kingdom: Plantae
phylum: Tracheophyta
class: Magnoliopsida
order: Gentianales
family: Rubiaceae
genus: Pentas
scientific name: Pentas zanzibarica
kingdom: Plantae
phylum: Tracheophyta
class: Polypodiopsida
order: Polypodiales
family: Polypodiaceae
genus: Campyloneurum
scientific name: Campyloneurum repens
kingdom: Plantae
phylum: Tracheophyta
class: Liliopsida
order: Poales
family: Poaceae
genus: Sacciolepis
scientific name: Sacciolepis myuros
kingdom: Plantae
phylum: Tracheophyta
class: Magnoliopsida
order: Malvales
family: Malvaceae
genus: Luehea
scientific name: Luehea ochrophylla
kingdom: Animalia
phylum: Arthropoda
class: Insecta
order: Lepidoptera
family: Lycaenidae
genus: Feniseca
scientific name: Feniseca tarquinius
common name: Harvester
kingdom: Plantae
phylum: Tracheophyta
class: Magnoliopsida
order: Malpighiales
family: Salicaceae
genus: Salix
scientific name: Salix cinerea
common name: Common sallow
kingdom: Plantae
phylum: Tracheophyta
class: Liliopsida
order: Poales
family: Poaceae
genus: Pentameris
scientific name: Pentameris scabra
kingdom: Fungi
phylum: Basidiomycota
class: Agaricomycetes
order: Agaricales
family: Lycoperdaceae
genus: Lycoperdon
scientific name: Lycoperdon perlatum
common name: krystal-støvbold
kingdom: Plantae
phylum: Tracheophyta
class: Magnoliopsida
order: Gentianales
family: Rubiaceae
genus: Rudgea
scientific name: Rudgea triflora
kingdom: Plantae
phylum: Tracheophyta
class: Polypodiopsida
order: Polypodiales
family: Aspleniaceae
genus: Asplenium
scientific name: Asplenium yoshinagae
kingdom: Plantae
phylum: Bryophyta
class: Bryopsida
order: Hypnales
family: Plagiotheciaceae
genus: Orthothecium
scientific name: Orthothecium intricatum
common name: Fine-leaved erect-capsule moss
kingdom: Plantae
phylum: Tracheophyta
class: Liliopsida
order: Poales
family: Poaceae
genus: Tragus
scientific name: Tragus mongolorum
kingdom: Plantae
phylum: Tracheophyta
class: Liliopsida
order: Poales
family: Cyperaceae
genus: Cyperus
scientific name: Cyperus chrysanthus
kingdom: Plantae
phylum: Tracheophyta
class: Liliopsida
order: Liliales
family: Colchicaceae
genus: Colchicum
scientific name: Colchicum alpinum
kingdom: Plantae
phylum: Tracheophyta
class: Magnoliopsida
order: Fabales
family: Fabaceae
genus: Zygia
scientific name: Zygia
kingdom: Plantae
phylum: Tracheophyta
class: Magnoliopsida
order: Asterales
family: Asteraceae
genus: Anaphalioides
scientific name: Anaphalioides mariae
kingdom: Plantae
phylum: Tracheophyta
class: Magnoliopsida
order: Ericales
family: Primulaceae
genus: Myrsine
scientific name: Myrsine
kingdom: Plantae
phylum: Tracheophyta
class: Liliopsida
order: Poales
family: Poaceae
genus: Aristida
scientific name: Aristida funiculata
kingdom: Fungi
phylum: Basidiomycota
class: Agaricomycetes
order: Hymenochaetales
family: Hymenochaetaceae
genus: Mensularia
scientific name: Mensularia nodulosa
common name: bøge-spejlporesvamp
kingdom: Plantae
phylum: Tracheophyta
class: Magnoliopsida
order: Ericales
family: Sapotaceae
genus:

+++

Work required:
Copy out all the records again, swapping every "common name" for "vernacular name" and leaving everything else unchanged.

Answer for this exercise:
kingdom: Plantae
phylum: Tracheophyta
class: Magnoliopsida
order: Gentianales
family: Rubiaceae
genus: Pentas
scientific name: Pentas zanzibarica
kingdom: Plantae
phylum: Tracheophyta
class: Polypodiopsida
order: Polypodiales
family: Polypodiaceae
genus: Campyloneurum
scientific name: Campyloneurum repens
kingdom: Plantae
phylum: Tracheophyta
class: Liliopsida
order: Poales
family: Poaceae
genus: Sacciolepis
scientific name: Sacciolepis myuros
kingdom: Plantae
phylum: Tracheophyta
class: Magnoliopsida
order: Malvales
family: Malvaceae
genus: Luehea
scientific name: Luehea ochrophylla
kingdom: Animalia
phylum: Arthropoda
class: Insecta
order: Lepidoptera
family: Lycaenidae
genus: Feniseca
scientific name: Feniseca tarquinius
vernacular name: Harvester
kingdom: Plantae
phylum: Tracheophyta
class: Magnoliopsida
order: Malpighiales
family: Salicaceae
genus: Salix
scientific name: Salix cinerea
vernacular name: Common sallow
kingdom: Plantae
phylum: Tracheophyta
class: Liliopsida
order: Poales
family: Poaceae
genus: Pentameris
scientific name: Pentameris scabra
kingdom: Fungi
phylum: Basidiomycota
class: Agaricomycetes
order: Agaricales
family: Lycoperdaceae
genus: Lycoperdon
scientific name: Lycoperdon perlatum
vernacular name: krystal-støvbold
kingdom: Plantae
phylum: Tracheophyta
class: Magnoliopsida
order: Gentianales
family: Rubiaceae
genus: Rudgea
scientific name: Rudgea triflora
kingdom: Plantae
phylum: Tracheophyta
class: Polypodiopsida
order: Polypodiales
family: Aspleniaceae
genus: Asplenium
scientific name: Asplenium yoshinagae
kingdom: Plantae
phylum: Bryophyta
class: Bryopsida
order: Hypnales
family: Plagiotheciaceae
genus: Orthothecium
scientific name: Orthothecium intricatum
vernacular name: Fine-leaved erect-capsule moss
kingdom: Plantae
phylum: Tracheophyta
class: Liliopsida
order: Poales
family: Poaceae
genus: Tragus
scientific name: Tragus mongolorum
kingdom: Plantae
phylum: Tracheophyta
class: Liliopsida
order: Poales
family: Cyperaceae
genus: Cyperus
scientific name: Cyperus chrysanthus
kingdom: Plantae
phylum: Tracheophyta
class: Liliopsida
order: Liliales
family: Colchicaceae
genus: Colchicum
scientific name: Colchicum alpinum
kingdom: Plantae
phylum: Tracheophyta
class: Magnoliopsida
order: Fabales
family: Fabaceae
genus: Zygia
scientific name: Zygia
kingdom: Plantae
phylum: Tracheophyta
class: Magnoliopsida
order: Asterales
family: Asteraceae
genus: Anaphalioides
scientific name: Anaphalioides mariae
kingdom: Plantae
phylum: Tracheophyta
class: Magnoliopsida
order: Ericales
family: Primulaceae
genus: Myrsine
scientific name: Myrsine
kingdom: Plantae
phylum: Tracheophyta
class: Liliopsida
order: Poales
family: Poaceae
genus: Aristida
scientific name: Aristida funiculata
kingdom: Fungi
phylum: Basidiomycota
class: Agaricomycetes
order: Hymenochaetales
family: Hymenochaetaceae
genus: Mensularia
scientific name: Mensularia nodulosa
vernacular name: bøge-spejlporesvamp
kingdom: Plantae
phylum: Tracheophyta
class: Magnoliopsida
order: Ericales
family: Sapotaceae
genus:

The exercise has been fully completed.